Me too, she said silently to herself. With a quick pouring of the champagne bottle and a regrouping of her emotions, she turned from the counter and prepared to make her second set of rounds with her guests. She stopped abruptly in her tracks when she saw him from across the room, leaning against the luxurious, white brick fireplace. He leaned there by himself, away from the crowd, but nobody seemed to notice him anyway.

She had last seen him years ago, back when she was just a senior in high school, but he looked all the same. He hadn’t aged a bit, except for a more defining bald patch on the top of his head, which she knew he was worried about—he was always self-conscious about it. His dark, olive skin hid the wrinkles that grew at the corners of his eyes over time. His brown eyes masked the pain he once experienced as if in a previous lifetime, for today he was just happy to be with his family. He wasn’t dressed for a wedding, she noticed, but she didn’t care—she was just happy that he came. His tan and brown flannel shirt hung loosely on his small frame, falling slightly too low over his black slacks. His shoes, she noticed, were the way she remembered them—black, shiny and spotless. She noticed the small glass of scotch in his right hand, prepared neatly, as he preferred, and his wedding ring on his left hand, which he still proudly wore after all these years.

“What are you doing here?” she said as she strongly embraced him, as if never wanting to let go.

He held her in his arms. “I told you I would never miss a day like this,” he said.

“I’m really happy to see you, I am,” she said. “I just wasn’t expecting to see you. I haven’t seen you in forever.”

“I’ve just been a little busy is all,” he said. “How is my little girl?”

“Confused.”

“No you’re not.” He let her go and gently grabbed her hands, bringing them up to his face and placing a kiss on them. “You’re just as I knew you would be. You’re doing great.”

“You can’t be here,” she said. “I mean, you can’t really be here.”

“Why not?”

“Because!” Her voice grew louder now, her cheeks flushed and her eyes glimmering. “Dad…you’re dead.”

“No I’m not.”

“Dad, yes you are,” she said.

“No I’m not, Maria.”

“Dad, I watched you…I saw you…we sat there, we sat there with Mom.”

“Have I ever lied to you?”

“And Mom…”

“You’re mother is fine. We’re both fine.” He took a sip of his scotch and set it down on the mantle. “We’re happy.”

“Dad, I’m—”

“You know, I could never miss a day like this.”

“Dad—”

“I want you to know that if I was alive, I would have been at every kid’s boxing match, no matter where it was.”

“Dad, none of my kids do boxing.”

“Well, you know what I mean—baseball, basketball, swimming, dancing.
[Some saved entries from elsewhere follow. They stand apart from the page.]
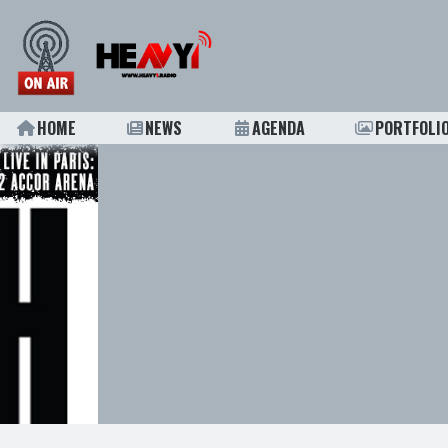
HOME
NEWS
AGENDA
PORTFOLI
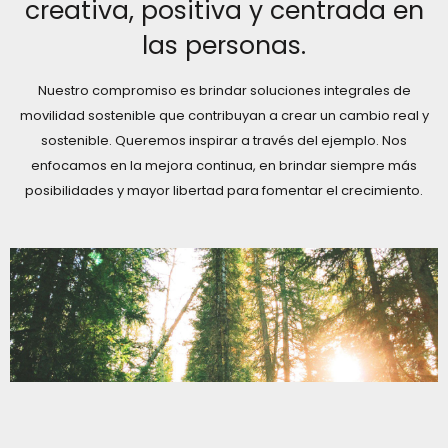
creativa, positiva y centrada en
las personas.
Nuestro compromiso es brindar soluciones integrales de
movilidad sostenible que contribuyan a crear un cambio real y
sostenible. Queremos inspirar a través del ejemplo. Nos
enfocamos en la mejora continua, en brindar siempre más
posibilidades y mayor libertad para fomentar el crecimiento.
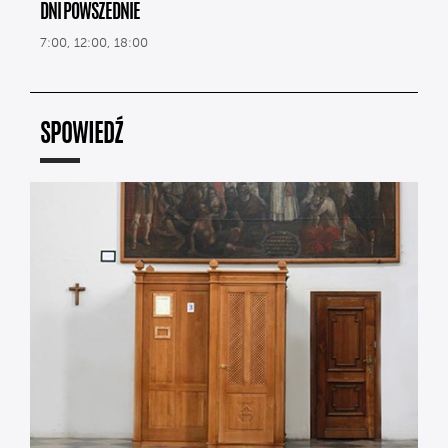
DNI POWSZEDNIE
7:00, 12:00, 18:00
SPOWIEDŹ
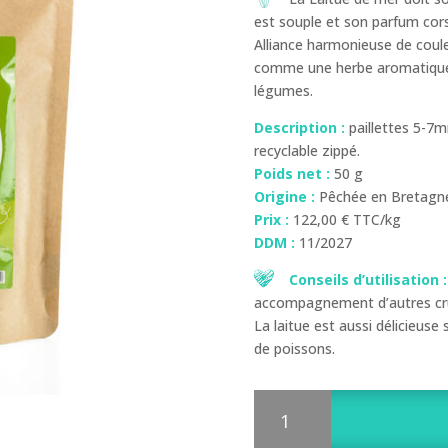
est souple et son parfum corsé
Alliance harmonieuse de couleu
comme une herbe aromatique 
légumes.
Description :
paillettes 5-7m
recyclable zippé.
Poids net :
50 g
Origine :
Pêchée en Bretagne,
Prix :
122,00 € TTC/kg
DDM :
11/2027
Conseils d’utilisation :
accompagnement d’autres cru
La laitue est aussi délicieu
de poissons.
quantité
de
Laitue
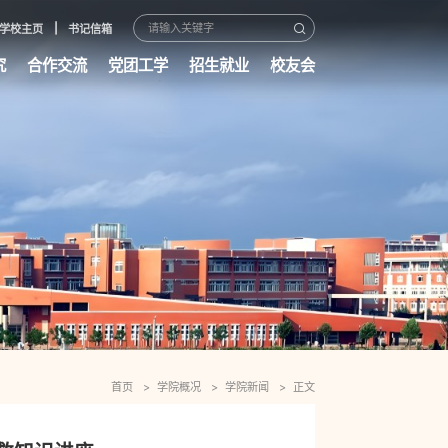
学校主页
书记信箱
究
合作交流
党团工学
招生就业
校友会
首页
学院概况
学院新闻
正文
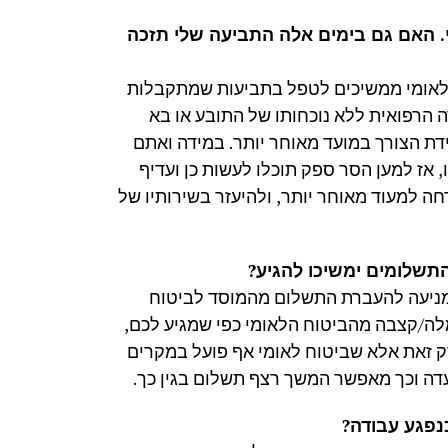
 האם גם בימים אלה התביעה שלי תזכה
 הלאומי ממשיכים לטפל בתביעות שמתקבלות
 הרפואית ללא נוכחותו של התובע או בא
ידת הצורך במועד מאוחר יותר. במידה ואתם
 אז למען הסר ספק תוכלו לעשות כן ועדיף
חה למעוד מאוחר יותר, ולהיעזר בשירותיו של
שלומים ימשיכו להגיע?
 כל מניעה להעברת התשלום מהמוסד לביטוח
לה/קצבה מהביטוח הלאומי כפי שמגיע לכם,
ק זאת אלא שביטוח לאומי אף פועל במקרים
דה וכך מאפשר המשך רצף תשלום בגין כך.
נפגע עבודה?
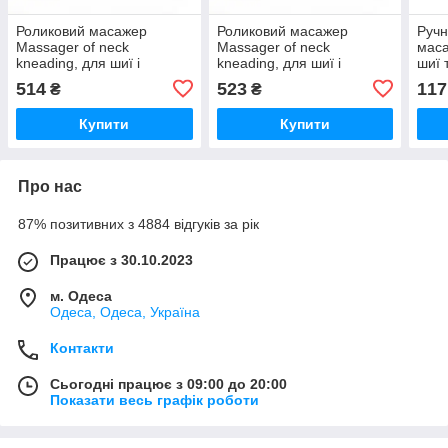
Роликовий масажер
Роликовий масажер
Ручн
Massager of neck
Massager of neck
маса
kneading, для шиї і
kneading, для шиї і
шиї 
плечей, 12V, 24W iC227
плечей, 12V, 24W iC227
Mass
514
523
117
₴
₴
Купити
Купити
Про нас
87% позитивних з 4884 відгуків за рік
Працює з 30.10.2023
м. Одеса
Одеса, Одеса, Україна
Контакти
Сьогодні працює з 09:00 до 20:00
Показати весь графік роботи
I would have been at every game, every match, every recital. I want you to know that.”

“I do.”

“Seeing my grandkids brings such joy to my eyes—watching them laugh…grow, find their ways through life.” He put his hands around her shoulders. “You’ve done a wonderful job, Maria, not just with raising your kids, but with life. You’ve led a great life.” he pulled her closer and looked deeply into her eyes. “I want you to know that I’m so proud of you.”

She looked back at him intensely, but failed to find words to say to him. Seconds seemed to pass by like hours.
He leaned in and placed a soft kiss on her cheek. Picking up his glass from the mantle, he brought it closer to his chest. “Will you help me out and get me a refill on this scotch? Neat, please,” he said, winking.

“Sure, Dad.” She took the glass from his hand and turned from him, making her way back through the crowd. Halfway through the dining room, she stopped and glanced over her right shoulder. As the crowd slowly parted ways, she noticed the spot by the fireplace was empty—he was gone. The glass slid from her fingers and hit the floor, shattering into tiny pieces.

“Mom, are you okay?” Her son rushed over to her and held her, as if to keep her from falling. “Mom, you look like you’ve just seen a ghost. Mom, can you hear me?”

The voices circling around her joined together in a muffled symphony. She opened her eyes and saw assortments of shoes circling her own—one pair standing out in particular—one pair black, shiny and spotless.

“I’m fine,” she said, regaining strength and standing tall. “It must be the champagne.” She smiled at everyone—a smile that, for the first time that day, was complete. She apologized for her clumsiness. “I believe it’s time for the toasts.”